En 2026, Atiq Rahimi remet l’affaire au jour et raconte l’histoire d’un réalisateur de cinéma, qu’on voit à 4 heures du matin, sur le pont surplombant le Gange à Calcutta, désespéré. « Je mâche mon histoire pour ne pas me jeter », confle-t-il. C’est alors qu’il voit passer sur un bateau Rahmat, son personnage échappé du scénario. C’est comme la répétition d’une histoire qui n’en finit pas de s’incarner : « Si j’ai réécrit cette histoire, c’est parce qu’elle porte la mienne comme un corps qui porte ses cicatrices, celles qui ne se ferment jamais vraiment. » Rahmat est la figure de l’exilé, celui qui a dû fuir l’Afghanistan déchiré. L’homme de Kaboul est aussi ce cinéaste découragé, le Kaboulien perdu, et peut-être l’écrivain lui-même : « Ce n’est pas le sommeil qui me manque, mais l’envie d’être encore réveillé. »
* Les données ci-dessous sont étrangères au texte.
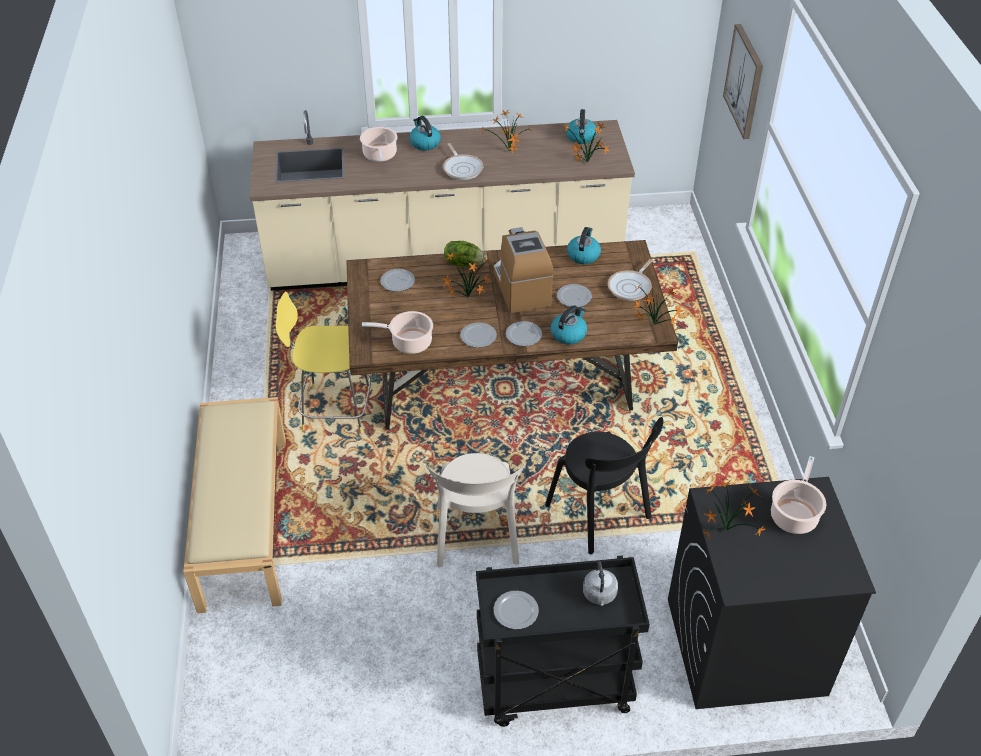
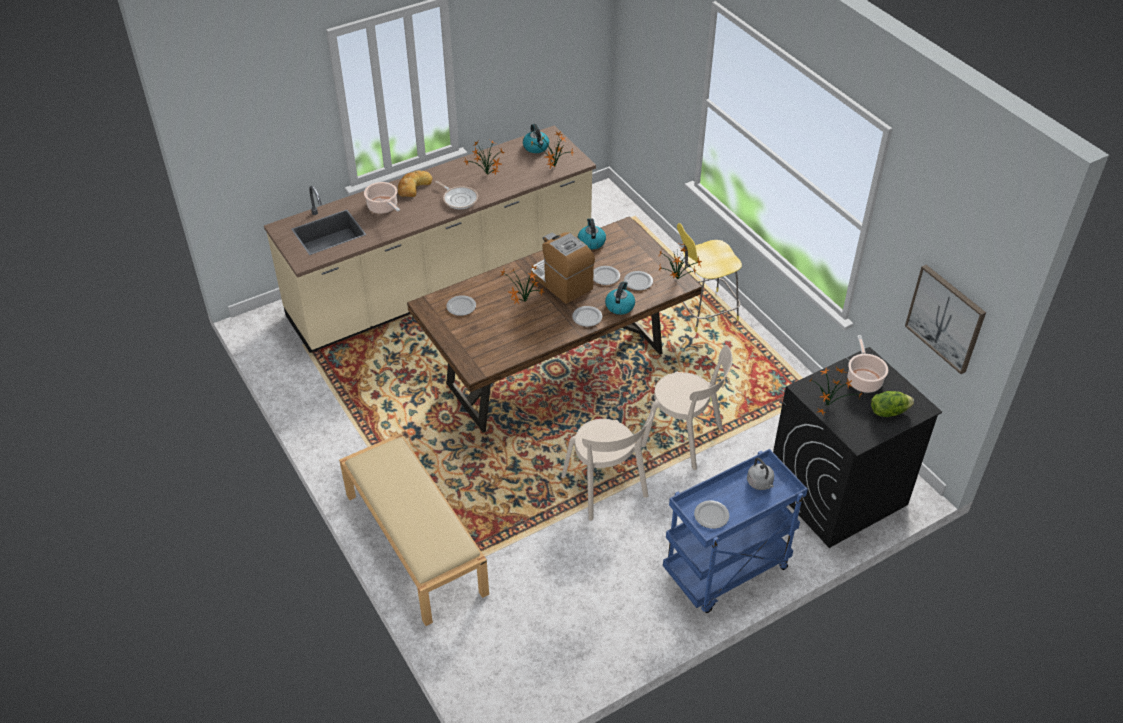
camera: 25 degrees left, 0 degrees up
yellow stool [275,291,371,433] -> yellow stool moved to [677,223,742,332]
cooking pot [362,311,433,354] -> none
kettle [409,116,441,151] -> bread [398,170,432,197]
lettuce [444,241,487,267] -> lettuce moved to [871,391,914,417]
plate [460,322,497,348] -> plate moved to [624,271,653,290]
black cart [476,556,650,727] -> blue cart [663,449,808,613]
black chair [545,417,663,554] -> beige chair [641,345,732,470]
frying pan [608,259,653,301] -> none
picture [723,24,763,139] -> picture moved to [905,265,986,374]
Atiq Rahimi prévient : c’est la même histoire transformée par le temps et c’est un roman qui raconte autre chose encore : « Je déroule la pellicule dans ma mémoire et, plan par plan, je réécris ce qui aurait dû être vu. » L’homme de Kaboul est venu en Inde pour retrouver l’âme de sa fille trop tôt disparue. Il se fait vendeur de fruits secs – comme dans la nouvelle de Tagore – et s’installe à même le sol. Son esprit vagabonde : « Ce n’est pas la fatigue qui l’accable, c’est le trop-plein de rêves. »
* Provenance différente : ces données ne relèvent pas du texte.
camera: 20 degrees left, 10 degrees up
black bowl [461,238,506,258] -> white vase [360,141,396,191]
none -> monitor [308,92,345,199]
Les visions oniriques entraînent les personnages dans une quête indéfinie. Les époques s’entrecroisent. Le réel s’effrite. Le récit échappe au bel ordonnancement pour faire place à l’imaginaire : « Rahmat ne le sait pas, mais il vient pour rejouer une fable oubliée, un personnage ramené du passé par une plume qu’il ne voit pas (...). Il ne sait pas qu’un regard l’attend, ici, au milieu du marché. » Sur les bords du Gange, il sympathise avec Rajiv qui loue des draps pour les baigneurs. Paisible et généreux, l’homme du ghat est le revers de Rahmat: « J’aimerais tant vivre sans questions. Et mourir sans attendre de réponses », énonce ce dernier, toujours tourmenté.
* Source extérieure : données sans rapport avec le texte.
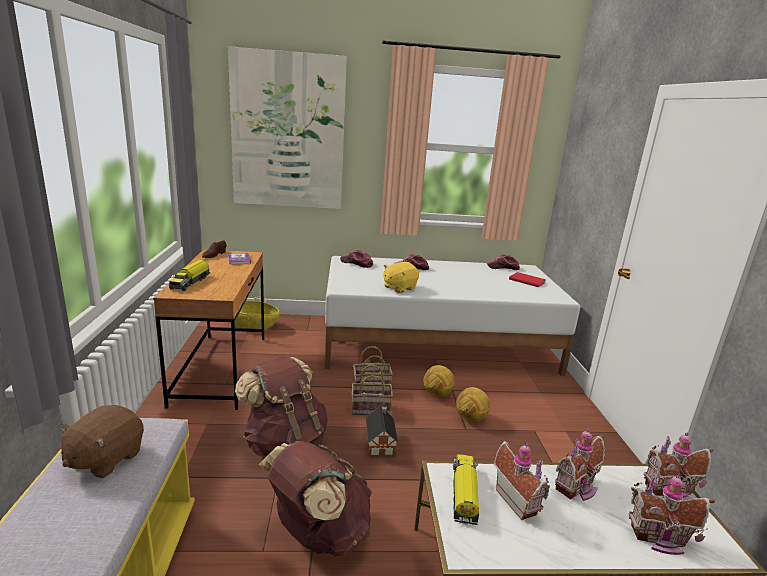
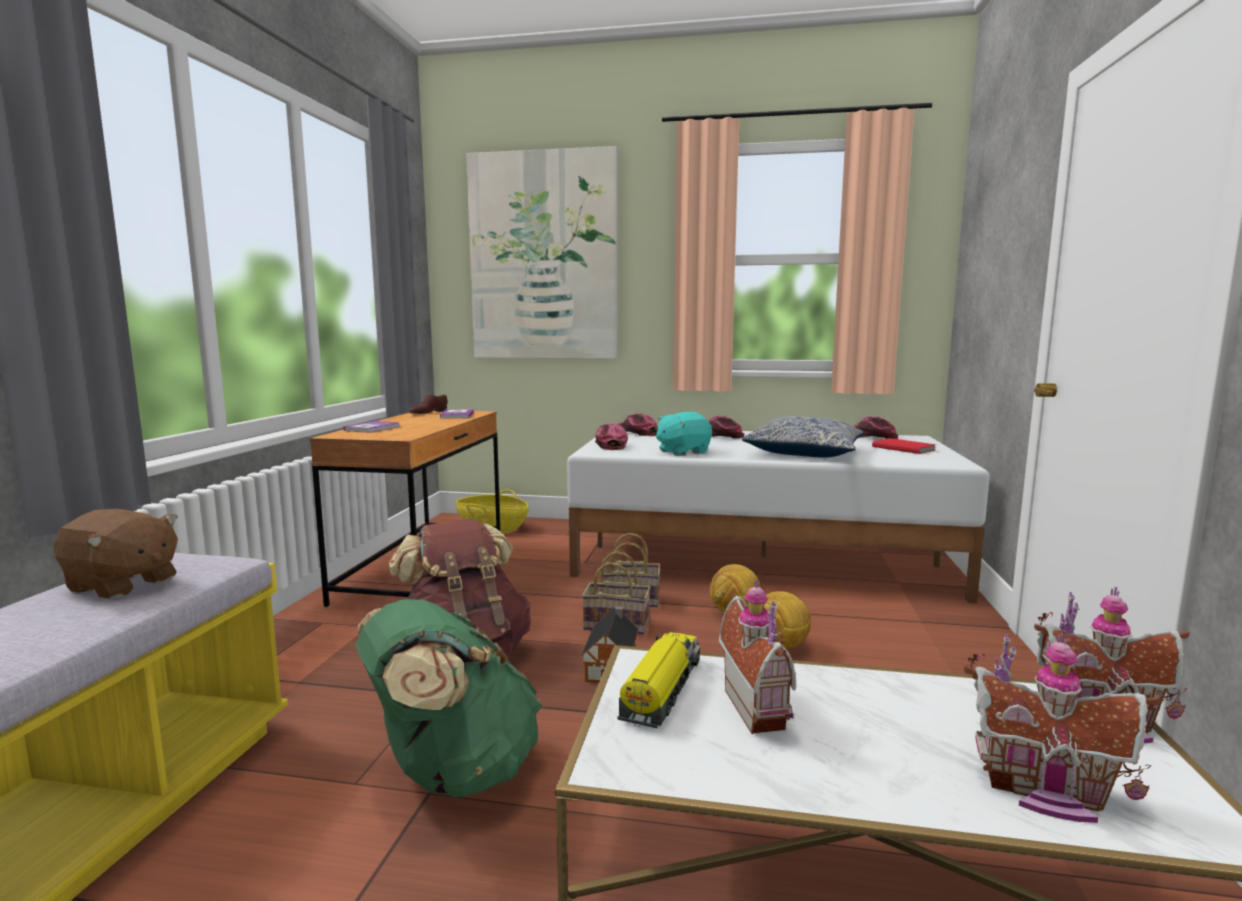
camera: 15 degrees right, 10 degrees down
brown plush toy [59,405,144,478] -> brown plush toy turned 105 degrees counterclockwise [54,509,178,599]
toy truck [169,259,210,291] -> book [343,421,400,433]
brown backpack [259,441,372,556] -> green backpack [356,599,542,798]
yellow plush toy [383,262,419,293] -> turquoise plush toy [656,412,712,456]
toy house [555,428,605,501] -> none
none -> cap [595,424,628,450]
none -> pillow [742,416,863,458]

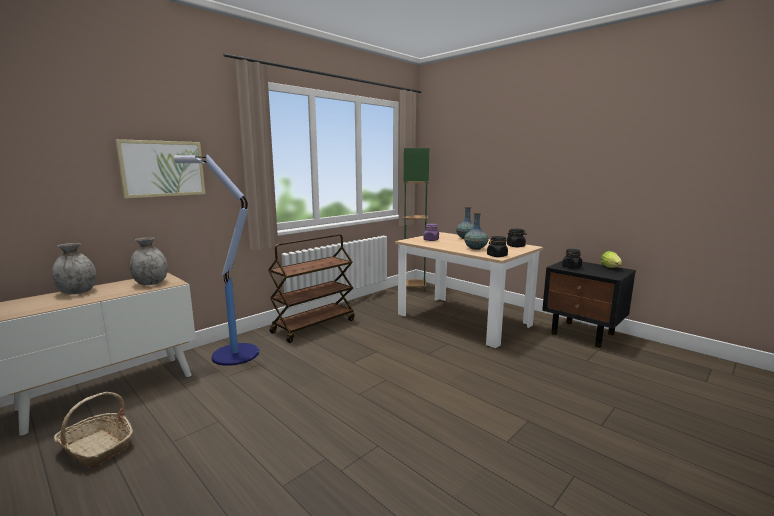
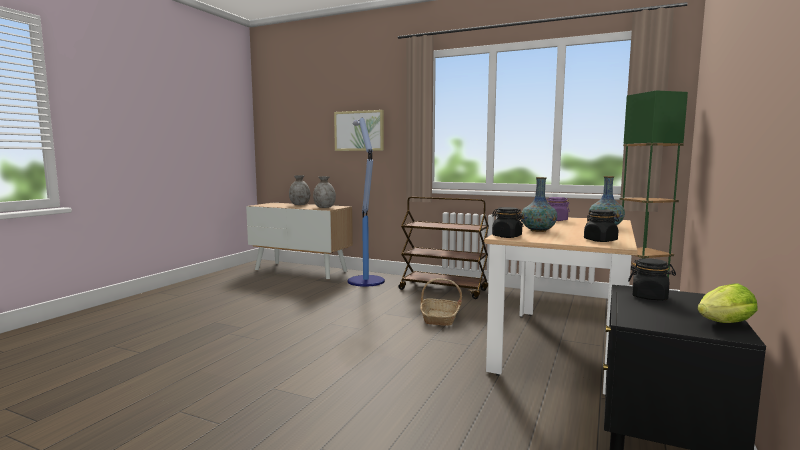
camera: 70 degrees right, 5 degrees down
basket [54,392,133,467] -> basket moved to [420,278,462,326]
Prix Goncourt 2008 avec Syngué Sabour. Pierre de patience (P.O.L), Atiq Rahimi revient inévitablement à l’exil, l’expérience insondable du déchirement, du bruit de la guerre, de l’abandon des origines : « Là-bas, la terre ne garde pas les vivants. Elle ne garde que la poussière, les éclats d’os et les chemins vides. » L’Inde, dans sa démesure et sa profusion, devient une terre d’asile, alors même que tout reste fragile. Cet homme bouleversé, incarnant la quête inlassable d’une existence apaisée, c’est lui, le poète afghan sauvé par l’imaginaire : « Dans notre tradition littéraire, raconter, c’est répondre à un appel ancien. C’est entendre au fond de soi, la note ténue d’un passé qui cherche encore un écho. »
Christophe Henning, La Croix, 26 mars 2026.